Первой официальной женой Есенина стала Зинаида Райх. Познакомил их поэт Алексей Ганин, в марте 1917-го пригласивший в поездку по Вологодчине. Там же, в церкви Кирика и Иулитты, в деревне Толстиково Вологодского уезда, Есенин и Райх спешно обвенчались. «Вышли сто, венчаюсь. Зинаида», – отправила она тогда телеграмму отцу.

В. Чернявский вспоминал: «Жили они без особенного комфорта (тогда было не до того), но со своего рода домашним укладом и не очень бедно… И он и Зинаида Николаевна умели быть, несмотря на начавшуюся голодовку, приветливыми хлебосолами.

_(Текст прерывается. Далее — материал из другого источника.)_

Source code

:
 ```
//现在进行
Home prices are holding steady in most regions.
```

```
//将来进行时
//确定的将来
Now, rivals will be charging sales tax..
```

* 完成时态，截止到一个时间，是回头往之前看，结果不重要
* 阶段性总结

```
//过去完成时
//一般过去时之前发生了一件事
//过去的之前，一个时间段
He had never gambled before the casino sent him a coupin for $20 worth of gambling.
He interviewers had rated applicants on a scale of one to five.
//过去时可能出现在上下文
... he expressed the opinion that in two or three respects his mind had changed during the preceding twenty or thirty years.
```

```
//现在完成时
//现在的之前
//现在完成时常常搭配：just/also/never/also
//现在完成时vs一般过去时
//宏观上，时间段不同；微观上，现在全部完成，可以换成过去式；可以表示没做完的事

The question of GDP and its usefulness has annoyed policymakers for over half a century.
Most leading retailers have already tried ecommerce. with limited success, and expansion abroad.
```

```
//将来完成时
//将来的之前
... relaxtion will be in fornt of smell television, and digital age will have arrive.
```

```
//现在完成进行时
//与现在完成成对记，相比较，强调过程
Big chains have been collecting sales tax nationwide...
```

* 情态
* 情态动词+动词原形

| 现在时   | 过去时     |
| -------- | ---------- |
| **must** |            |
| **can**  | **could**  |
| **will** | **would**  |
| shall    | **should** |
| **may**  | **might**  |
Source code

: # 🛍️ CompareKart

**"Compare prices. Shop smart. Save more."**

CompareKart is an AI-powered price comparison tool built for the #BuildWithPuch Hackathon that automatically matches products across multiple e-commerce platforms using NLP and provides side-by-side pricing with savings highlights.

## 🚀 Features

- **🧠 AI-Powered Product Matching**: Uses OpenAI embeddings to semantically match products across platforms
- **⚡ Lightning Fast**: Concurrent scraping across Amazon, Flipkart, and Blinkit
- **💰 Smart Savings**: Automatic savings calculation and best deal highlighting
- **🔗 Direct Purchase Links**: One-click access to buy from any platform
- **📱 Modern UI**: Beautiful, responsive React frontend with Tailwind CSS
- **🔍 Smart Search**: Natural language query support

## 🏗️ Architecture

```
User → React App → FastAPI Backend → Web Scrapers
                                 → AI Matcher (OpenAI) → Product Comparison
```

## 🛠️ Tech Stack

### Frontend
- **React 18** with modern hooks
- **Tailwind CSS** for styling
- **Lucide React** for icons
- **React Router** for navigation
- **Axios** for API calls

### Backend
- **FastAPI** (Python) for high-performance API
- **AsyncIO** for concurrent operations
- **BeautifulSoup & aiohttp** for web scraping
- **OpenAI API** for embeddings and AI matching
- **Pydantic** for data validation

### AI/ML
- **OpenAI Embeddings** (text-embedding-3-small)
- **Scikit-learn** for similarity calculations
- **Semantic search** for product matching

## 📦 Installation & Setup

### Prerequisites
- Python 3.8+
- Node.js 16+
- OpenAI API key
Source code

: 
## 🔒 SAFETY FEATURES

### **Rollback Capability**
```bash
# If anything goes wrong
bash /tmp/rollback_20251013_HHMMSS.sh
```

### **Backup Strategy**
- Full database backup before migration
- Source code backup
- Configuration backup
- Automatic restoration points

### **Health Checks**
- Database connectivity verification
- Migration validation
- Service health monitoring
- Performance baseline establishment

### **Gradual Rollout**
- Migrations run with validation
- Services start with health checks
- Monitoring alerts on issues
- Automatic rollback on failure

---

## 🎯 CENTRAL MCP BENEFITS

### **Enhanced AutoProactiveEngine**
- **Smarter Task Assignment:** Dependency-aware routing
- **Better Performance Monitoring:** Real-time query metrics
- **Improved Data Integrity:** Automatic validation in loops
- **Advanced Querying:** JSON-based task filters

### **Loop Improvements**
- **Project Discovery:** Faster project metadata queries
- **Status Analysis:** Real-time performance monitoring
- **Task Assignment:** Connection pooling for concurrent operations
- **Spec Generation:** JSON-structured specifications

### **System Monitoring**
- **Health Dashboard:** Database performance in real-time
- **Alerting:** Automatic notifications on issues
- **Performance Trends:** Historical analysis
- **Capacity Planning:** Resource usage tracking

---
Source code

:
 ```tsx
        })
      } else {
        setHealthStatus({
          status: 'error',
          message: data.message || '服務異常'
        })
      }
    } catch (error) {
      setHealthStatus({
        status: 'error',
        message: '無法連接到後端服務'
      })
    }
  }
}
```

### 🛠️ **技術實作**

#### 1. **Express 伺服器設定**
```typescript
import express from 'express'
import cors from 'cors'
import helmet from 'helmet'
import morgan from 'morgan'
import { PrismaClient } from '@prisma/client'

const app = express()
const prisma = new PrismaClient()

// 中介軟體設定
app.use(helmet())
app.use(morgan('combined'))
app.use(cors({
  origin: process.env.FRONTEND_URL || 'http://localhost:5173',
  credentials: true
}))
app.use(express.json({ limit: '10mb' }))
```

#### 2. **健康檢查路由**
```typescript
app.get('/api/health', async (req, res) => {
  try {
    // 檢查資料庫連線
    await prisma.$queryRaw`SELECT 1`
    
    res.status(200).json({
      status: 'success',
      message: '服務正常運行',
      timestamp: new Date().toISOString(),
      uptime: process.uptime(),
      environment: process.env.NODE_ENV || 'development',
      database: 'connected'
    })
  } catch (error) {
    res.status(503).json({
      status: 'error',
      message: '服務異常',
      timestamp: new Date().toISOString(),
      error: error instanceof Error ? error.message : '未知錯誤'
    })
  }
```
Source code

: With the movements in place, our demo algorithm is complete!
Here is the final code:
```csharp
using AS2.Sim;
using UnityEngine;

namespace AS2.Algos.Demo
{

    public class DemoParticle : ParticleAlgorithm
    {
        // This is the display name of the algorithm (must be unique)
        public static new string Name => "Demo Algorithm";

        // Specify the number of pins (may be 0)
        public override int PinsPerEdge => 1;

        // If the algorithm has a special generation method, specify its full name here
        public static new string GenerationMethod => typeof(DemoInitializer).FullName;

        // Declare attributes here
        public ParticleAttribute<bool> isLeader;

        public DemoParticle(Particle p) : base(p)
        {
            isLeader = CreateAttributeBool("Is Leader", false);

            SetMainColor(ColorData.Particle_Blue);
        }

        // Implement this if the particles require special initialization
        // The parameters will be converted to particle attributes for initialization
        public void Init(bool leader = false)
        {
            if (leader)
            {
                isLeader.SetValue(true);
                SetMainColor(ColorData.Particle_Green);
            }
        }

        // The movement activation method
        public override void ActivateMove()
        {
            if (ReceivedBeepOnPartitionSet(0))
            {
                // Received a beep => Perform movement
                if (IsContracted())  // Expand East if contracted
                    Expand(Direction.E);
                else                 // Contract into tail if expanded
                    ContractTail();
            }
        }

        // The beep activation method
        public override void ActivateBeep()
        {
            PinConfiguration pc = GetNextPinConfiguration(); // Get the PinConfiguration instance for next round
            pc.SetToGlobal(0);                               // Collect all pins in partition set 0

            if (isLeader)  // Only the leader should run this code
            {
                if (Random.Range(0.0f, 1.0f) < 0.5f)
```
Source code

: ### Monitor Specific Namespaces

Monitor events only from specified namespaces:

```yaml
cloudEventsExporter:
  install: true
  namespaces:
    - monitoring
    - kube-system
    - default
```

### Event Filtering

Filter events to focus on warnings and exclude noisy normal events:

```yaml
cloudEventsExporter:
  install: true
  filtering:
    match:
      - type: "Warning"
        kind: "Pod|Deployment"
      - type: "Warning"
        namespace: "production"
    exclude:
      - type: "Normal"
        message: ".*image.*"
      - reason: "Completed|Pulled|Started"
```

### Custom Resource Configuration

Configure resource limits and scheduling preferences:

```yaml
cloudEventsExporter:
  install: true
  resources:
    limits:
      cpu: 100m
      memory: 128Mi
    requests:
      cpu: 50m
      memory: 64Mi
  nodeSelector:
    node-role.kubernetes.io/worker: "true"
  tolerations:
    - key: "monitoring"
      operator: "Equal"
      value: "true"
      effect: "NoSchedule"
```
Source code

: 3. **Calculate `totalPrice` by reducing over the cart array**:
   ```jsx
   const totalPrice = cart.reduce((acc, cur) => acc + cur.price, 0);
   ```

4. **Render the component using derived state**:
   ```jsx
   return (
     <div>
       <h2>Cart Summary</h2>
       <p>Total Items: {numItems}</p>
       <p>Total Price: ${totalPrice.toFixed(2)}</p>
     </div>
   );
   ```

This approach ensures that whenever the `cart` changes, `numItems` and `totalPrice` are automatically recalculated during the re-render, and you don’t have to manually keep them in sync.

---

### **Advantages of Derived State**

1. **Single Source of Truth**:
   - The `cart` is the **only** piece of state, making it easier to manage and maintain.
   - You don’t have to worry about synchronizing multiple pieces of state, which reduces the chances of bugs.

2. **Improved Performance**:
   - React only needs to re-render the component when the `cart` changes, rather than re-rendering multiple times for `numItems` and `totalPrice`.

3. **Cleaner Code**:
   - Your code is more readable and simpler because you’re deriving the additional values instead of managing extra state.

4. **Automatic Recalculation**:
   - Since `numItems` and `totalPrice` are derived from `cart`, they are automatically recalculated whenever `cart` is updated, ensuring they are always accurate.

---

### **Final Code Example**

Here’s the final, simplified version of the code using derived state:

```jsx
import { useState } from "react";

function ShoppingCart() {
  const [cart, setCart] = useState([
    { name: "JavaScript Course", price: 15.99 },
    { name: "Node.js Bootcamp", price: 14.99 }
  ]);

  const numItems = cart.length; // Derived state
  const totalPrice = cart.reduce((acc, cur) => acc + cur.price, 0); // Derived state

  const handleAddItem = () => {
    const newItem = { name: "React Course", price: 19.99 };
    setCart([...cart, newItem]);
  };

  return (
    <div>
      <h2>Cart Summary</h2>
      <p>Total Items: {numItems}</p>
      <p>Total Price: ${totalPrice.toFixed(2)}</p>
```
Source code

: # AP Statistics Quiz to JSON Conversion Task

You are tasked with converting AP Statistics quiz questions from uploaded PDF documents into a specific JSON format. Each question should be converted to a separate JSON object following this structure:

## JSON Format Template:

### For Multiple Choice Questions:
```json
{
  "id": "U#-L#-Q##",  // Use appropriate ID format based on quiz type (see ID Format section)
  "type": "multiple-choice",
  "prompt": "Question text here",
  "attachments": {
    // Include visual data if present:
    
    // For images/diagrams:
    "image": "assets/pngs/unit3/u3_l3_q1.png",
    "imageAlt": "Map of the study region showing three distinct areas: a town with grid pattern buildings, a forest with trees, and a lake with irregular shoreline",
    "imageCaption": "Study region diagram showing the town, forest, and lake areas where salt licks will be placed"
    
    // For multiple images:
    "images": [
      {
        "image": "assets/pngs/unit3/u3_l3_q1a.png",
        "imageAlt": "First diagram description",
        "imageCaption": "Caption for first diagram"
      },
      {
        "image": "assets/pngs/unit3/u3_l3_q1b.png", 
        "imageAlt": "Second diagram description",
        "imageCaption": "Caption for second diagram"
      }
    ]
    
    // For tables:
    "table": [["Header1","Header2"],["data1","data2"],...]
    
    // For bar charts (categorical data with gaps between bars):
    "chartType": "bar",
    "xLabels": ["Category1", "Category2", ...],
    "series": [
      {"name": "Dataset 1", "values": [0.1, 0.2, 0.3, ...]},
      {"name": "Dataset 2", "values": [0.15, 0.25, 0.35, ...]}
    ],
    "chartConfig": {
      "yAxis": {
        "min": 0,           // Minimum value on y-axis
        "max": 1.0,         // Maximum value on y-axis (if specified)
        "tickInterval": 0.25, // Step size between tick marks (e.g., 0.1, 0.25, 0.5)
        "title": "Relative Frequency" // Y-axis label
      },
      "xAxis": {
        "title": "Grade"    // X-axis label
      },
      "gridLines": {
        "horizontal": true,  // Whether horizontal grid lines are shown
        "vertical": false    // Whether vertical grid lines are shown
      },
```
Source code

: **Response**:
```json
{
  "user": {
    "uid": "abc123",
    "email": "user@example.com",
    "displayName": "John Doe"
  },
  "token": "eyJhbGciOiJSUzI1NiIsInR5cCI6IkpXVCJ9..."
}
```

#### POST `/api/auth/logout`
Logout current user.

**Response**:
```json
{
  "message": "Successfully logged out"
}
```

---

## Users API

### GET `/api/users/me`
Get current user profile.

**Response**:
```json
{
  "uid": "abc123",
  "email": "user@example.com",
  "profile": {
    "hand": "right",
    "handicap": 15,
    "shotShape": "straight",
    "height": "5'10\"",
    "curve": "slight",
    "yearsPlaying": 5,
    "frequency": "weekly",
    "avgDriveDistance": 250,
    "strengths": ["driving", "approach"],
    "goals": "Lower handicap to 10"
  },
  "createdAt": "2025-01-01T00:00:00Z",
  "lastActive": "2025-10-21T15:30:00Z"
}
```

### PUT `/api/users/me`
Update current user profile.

По всей повадке они были настоящими “молодыми”… Мне впервые открылись в нем черточки “избяного хозяина” и главы своего очага. Как-никак тут был его первый личный дом, закладка его собственной семьи… У небольшого обеденного стола близ печки, у которой мы трое по вечерам за тихими разговорами (чаяниями и воспоминаниями) пекли и ели с солью революционную картошку, нередко собирались за самоваром гости».

А. Мариенгоф: «Зинаида сказала ему, что он у нее первый. И соврала. Этого – по-мужицки, по темной крови, а не по мысли – Есенин никогда не мог простить ей. Трагически, обреченно не мог. <…> Всякий раз, когда Есенин вспоминал Зинаиду, судорога сводила его лицо, глаза багровели, руки сжимались в кулаки:

– Зачем соврала, гадина!»

«Они стали мужем и женой, не успев опомниться и представить себе хотя бы на минуту, как сложится их совместная жизнь», – пишет в воспоминаниях дочь Райх и Есенина Татьяна. Райх была хорошей женой – да у Есенина и не было плохих, – старалась наладить быт, чтобы он мог писать стихи и ни о чем не тревожиться. Правда, с переездом из Петрограда в Москву начались финансовые и бытовые трудности, а затем и семейные ссоры. Есенин пил, скандалил, часто сбегал, как и от Изрядновой.

М. Левин: «Иногда он исчезал на несколько дней и пропадал неизвестно где с неизвестными людьми. Это было время его дружбы с Анатолием Мариенгофом, Вадимом Шершеневичем, Александром Кусиковым и другими представителями литературной богемы Москвы того времени. Зинаида мирилась с этими чертами его характера, но ей было трудно, очень трудно, и об этом она часто рассказывала моей жене».

Т. Есенина: «Безусловно, судя по рассказам матери и ее подруги – Зинаиды Гейман, сыграли роль и “друзья” отца из группы «мужиковствующих», неприязненно относившихся к моей матери. Она и сама относилась к ним с неприязнью, видя их тлетворное влияние на отца. Видимо, сыграла во всем этом деле роль и нерусская фамилия матери – Райх, которую она получила в наследство от отца – моего деда. “Мужиковствующие” настаивали на еврейском, нерусском происхождении, в то время как мать у нее была русской, даже вышедшей из захудалого дворянского рода (Анна Ивановна Викторова). Отец матери – Николай Андреевич Райх – железнодорожник, выходец из Силезии. Национальная принадлежность его затерялась в метриках прошлого века».